PROMPT: Identify every line in the listing below that contains the word "chart" and reproduce each of those lines in full.

SOURCE DATA:
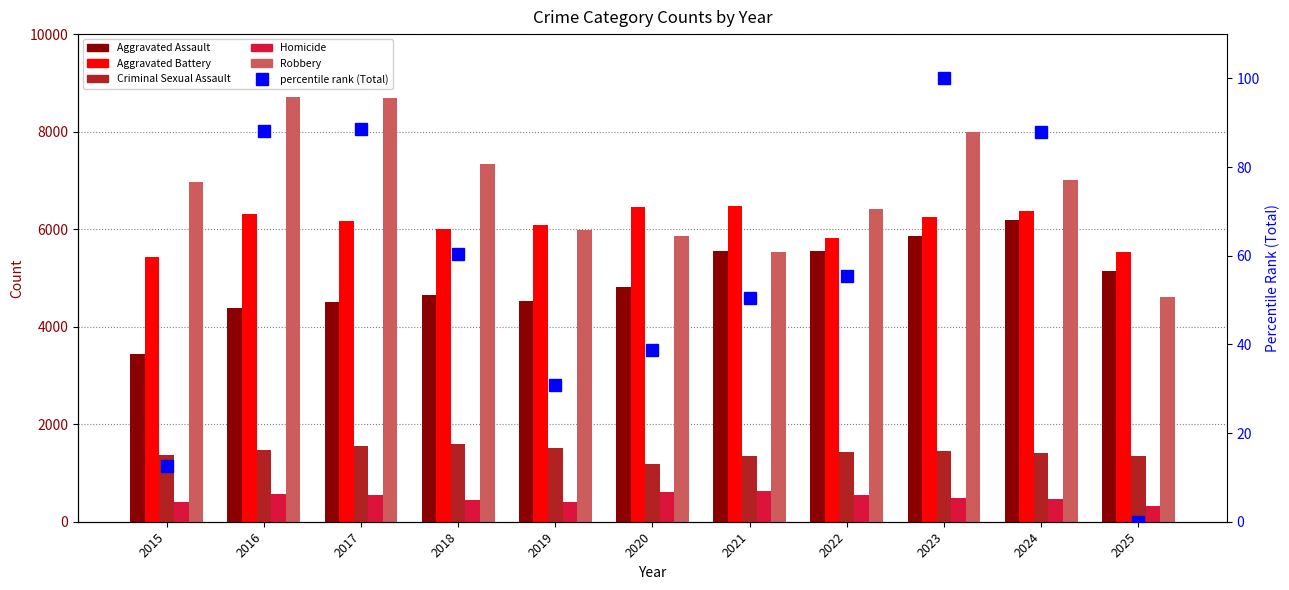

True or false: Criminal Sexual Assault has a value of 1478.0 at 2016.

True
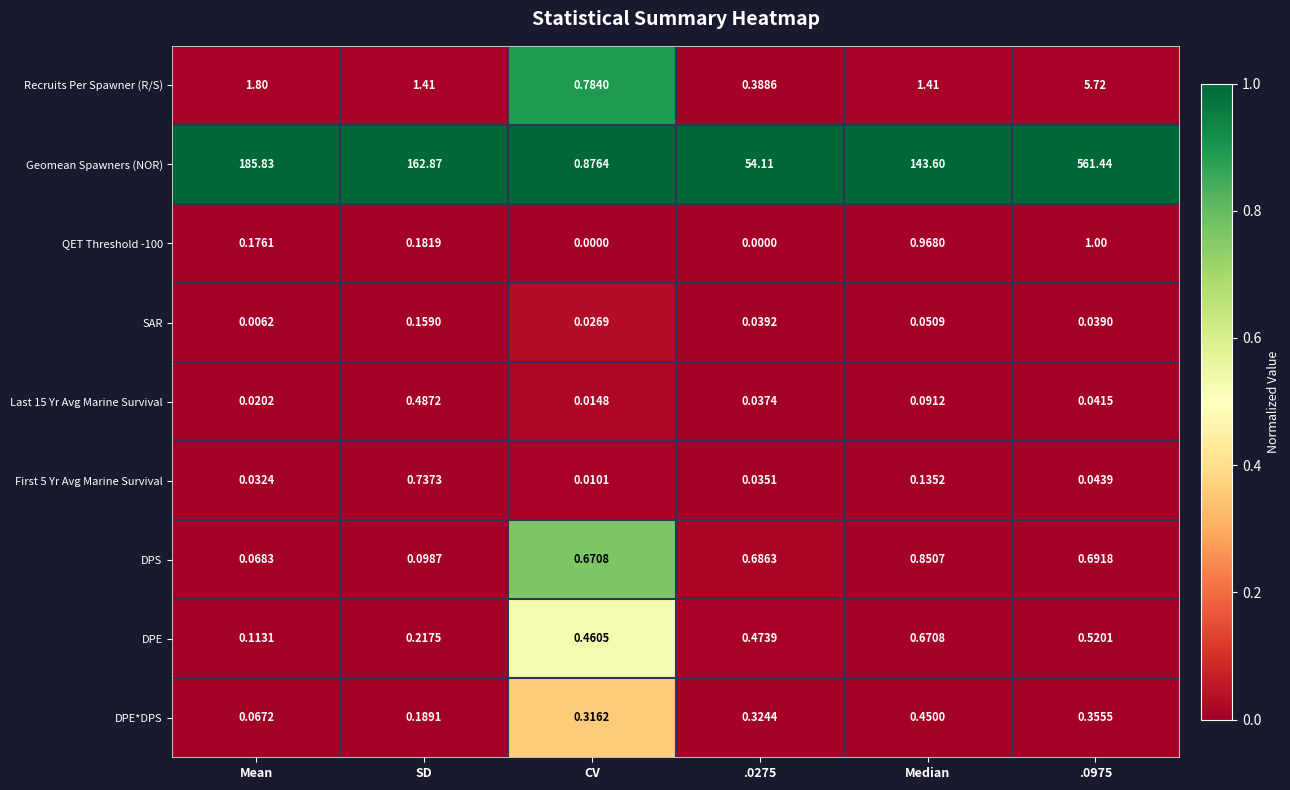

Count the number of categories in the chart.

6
--
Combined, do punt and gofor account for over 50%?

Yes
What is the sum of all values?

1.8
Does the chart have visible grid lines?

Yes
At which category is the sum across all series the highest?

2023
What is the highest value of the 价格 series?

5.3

EXERCISE RESPONSE:
Count the number of categories in the chart.
Does the chart have visible grid lines?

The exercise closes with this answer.